[Start of Attachment]

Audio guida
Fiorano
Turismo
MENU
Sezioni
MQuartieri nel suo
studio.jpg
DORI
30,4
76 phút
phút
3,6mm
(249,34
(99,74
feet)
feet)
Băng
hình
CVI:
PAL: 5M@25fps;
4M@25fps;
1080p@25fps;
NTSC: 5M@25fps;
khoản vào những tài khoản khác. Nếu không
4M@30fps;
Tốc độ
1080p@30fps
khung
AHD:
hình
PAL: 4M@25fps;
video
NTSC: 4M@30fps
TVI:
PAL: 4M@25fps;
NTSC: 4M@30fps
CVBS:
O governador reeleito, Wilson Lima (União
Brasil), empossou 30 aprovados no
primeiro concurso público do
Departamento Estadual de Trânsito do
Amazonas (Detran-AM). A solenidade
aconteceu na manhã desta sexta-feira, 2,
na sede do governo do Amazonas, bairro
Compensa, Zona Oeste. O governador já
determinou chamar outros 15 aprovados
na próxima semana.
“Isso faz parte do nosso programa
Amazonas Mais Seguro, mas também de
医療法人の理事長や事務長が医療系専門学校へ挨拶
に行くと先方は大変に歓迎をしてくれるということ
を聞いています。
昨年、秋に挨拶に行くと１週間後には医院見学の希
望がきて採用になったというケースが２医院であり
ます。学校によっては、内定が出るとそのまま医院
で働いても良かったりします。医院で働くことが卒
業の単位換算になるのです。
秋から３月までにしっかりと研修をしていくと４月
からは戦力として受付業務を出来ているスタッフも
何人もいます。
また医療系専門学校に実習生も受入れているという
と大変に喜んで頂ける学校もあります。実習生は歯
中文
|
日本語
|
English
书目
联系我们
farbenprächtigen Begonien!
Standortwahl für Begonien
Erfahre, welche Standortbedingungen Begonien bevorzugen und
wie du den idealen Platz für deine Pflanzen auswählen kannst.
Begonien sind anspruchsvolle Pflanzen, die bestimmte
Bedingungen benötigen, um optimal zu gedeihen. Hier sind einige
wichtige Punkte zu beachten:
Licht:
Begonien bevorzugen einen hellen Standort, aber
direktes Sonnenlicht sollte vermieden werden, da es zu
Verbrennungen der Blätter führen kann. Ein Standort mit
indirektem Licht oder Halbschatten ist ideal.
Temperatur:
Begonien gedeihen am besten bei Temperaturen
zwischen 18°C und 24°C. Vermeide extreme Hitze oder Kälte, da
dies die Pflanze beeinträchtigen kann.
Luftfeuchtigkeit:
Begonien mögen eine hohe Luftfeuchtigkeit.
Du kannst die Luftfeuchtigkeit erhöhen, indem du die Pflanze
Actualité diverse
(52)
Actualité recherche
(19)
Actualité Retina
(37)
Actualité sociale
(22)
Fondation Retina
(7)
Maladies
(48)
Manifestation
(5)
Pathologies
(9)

[End of Attachment]

▶ **EXERCISE**:
Go over the listing above and return each line with "Amazonas".

▶ **EXERCISE RESULT**:
Amazonas (Detran-AM). A solenidade
na sede do governo do Amazonas, bairro
Amazonas Mais Seguro, mas também de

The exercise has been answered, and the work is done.